# Exercise data
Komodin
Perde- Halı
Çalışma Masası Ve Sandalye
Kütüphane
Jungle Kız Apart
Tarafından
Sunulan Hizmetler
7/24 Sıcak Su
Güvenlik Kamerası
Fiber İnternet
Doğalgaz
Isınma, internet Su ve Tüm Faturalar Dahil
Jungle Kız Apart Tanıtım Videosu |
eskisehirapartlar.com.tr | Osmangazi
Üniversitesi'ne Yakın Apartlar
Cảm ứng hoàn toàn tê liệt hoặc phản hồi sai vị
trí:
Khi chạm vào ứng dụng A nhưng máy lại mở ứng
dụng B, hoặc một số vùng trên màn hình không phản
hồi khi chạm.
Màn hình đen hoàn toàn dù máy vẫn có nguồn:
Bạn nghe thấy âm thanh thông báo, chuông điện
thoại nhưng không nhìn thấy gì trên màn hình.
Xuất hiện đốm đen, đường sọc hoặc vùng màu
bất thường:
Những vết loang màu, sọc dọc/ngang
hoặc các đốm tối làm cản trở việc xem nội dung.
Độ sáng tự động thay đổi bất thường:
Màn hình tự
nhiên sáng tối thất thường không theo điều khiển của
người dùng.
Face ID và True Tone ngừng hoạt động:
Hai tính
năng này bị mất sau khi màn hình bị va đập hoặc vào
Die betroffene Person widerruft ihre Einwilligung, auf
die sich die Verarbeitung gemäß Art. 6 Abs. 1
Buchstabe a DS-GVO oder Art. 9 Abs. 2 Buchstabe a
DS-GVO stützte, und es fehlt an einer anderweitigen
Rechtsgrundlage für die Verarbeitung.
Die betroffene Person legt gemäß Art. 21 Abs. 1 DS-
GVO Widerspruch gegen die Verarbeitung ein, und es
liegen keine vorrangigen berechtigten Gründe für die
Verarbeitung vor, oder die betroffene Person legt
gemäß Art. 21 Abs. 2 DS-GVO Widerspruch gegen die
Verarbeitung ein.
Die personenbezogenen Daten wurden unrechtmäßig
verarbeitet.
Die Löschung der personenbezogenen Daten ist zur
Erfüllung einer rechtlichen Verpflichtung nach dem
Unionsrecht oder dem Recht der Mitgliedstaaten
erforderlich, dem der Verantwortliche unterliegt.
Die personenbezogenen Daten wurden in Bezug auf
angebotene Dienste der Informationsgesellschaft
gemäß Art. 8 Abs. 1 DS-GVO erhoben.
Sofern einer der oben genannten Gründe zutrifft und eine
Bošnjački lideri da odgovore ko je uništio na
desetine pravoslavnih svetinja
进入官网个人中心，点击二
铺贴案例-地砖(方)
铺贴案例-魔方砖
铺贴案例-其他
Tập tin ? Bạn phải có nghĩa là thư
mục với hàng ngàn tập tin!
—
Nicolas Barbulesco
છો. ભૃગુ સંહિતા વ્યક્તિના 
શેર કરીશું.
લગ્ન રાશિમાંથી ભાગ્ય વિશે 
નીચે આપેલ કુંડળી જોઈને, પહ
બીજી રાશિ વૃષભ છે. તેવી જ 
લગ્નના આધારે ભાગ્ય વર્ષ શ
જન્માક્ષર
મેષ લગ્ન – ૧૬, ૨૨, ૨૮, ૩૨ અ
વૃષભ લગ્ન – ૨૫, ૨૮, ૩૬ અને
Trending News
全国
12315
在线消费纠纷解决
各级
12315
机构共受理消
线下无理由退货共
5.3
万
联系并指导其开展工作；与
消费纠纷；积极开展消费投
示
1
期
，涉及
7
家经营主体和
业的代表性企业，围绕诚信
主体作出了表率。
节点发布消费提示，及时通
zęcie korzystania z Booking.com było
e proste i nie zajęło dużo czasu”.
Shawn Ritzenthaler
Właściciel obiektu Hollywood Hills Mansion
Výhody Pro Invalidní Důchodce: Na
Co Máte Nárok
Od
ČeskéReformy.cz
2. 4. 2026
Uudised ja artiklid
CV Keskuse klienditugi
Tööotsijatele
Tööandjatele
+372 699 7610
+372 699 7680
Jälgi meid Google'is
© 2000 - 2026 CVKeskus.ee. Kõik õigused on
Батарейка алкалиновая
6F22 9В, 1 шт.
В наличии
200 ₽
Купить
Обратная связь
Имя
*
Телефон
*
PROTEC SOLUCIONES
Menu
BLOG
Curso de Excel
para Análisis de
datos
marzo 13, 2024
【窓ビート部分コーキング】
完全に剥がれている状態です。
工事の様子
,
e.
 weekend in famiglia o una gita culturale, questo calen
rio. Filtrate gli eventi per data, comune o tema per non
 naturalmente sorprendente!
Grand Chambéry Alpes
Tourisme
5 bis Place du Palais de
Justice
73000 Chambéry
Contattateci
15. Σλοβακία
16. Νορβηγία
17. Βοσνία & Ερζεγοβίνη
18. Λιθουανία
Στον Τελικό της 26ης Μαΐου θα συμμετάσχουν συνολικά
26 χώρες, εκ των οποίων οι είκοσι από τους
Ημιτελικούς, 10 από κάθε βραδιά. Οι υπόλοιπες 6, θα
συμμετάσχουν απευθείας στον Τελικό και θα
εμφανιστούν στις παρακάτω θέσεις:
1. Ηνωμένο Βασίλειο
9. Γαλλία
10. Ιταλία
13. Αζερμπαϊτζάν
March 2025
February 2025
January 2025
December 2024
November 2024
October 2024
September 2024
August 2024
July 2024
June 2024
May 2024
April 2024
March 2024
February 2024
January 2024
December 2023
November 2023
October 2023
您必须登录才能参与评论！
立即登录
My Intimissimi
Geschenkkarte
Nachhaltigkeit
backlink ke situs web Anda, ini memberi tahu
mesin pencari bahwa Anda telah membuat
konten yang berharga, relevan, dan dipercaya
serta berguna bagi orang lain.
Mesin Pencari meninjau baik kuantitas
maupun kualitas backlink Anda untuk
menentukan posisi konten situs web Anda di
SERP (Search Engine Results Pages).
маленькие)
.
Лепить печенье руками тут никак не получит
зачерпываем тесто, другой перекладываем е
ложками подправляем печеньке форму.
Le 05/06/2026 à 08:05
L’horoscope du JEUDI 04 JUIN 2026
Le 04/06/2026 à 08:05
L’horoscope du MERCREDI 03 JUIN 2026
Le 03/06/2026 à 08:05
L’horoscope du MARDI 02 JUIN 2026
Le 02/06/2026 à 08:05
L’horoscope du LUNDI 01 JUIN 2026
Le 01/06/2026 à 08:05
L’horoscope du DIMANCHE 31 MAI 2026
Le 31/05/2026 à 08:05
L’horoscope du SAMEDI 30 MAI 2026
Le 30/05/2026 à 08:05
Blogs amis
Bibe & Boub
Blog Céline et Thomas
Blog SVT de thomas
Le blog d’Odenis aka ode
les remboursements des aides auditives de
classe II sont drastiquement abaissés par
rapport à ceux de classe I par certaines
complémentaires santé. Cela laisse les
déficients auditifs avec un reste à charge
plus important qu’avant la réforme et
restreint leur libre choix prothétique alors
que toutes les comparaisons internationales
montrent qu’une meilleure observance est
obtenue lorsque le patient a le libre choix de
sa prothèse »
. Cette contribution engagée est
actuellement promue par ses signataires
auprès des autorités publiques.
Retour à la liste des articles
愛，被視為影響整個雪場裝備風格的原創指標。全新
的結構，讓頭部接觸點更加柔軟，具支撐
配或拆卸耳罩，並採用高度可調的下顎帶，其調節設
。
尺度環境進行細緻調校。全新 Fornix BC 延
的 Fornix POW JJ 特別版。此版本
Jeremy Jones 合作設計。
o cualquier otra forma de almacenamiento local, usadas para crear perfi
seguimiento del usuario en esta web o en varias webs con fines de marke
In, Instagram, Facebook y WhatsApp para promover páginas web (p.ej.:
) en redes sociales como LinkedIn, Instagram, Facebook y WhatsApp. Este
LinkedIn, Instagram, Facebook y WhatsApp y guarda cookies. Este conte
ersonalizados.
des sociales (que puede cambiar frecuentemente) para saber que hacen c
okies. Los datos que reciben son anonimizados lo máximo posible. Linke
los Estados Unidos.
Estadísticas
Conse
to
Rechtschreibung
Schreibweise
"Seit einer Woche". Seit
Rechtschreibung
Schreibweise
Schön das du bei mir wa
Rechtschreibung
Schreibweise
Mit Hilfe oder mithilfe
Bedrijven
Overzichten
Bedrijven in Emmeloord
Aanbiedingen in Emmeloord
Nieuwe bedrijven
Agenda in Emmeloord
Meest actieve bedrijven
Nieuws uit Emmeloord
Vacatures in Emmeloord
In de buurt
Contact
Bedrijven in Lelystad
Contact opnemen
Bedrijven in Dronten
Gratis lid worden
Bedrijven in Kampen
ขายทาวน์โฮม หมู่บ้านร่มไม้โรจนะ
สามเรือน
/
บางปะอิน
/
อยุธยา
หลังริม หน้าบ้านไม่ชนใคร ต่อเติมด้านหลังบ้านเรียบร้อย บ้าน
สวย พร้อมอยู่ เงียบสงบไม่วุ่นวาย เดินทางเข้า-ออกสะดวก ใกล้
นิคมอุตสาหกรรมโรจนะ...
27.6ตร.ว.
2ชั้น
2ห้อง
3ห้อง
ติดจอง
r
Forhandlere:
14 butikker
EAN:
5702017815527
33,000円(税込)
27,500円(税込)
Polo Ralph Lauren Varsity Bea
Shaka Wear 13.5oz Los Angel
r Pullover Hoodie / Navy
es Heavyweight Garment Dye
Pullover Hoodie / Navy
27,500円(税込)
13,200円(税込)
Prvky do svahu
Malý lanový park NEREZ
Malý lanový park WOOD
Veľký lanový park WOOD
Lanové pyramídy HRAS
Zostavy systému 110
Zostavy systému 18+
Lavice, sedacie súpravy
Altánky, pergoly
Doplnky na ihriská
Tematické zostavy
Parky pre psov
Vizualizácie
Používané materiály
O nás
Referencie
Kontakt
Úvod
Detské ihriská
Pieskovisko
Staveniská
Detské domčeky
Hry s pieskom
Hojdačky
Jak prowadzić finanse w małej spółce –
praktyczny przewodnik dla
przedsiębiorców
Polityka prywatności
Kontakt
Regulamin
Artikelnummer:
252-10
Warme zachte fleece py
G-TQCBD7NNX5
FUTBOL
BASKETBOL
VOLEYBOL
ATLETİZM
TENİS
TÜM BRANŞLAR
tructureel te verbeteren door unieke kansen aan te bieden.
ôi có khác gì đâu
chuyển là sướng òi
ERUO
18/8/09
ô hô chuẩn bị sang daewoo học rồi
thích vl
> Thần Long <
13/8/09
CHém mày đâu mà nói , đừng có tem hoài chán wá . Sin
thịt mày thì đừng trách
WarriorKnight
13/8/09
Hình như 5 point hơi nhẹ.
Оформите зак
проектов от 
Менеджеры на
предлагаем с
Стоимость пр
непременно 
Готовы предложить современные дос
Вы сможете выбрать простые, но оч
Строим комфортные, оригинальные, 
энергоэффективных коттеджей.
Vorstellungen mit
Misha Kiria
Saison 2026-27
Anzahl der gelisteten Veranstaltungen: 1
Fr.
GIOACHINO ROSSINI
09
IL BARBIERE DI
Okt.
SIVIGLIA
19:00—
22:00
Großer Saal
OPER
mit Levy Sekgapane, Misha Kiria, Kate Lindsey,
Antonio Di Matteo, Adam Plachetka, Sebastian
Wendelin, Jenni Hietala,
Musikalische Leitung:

# What you are asked to do
The answer must be every line of the records that holds the string "Chambéry".

# Answer area
Grand Chambéry Alpes
73000 Chambéry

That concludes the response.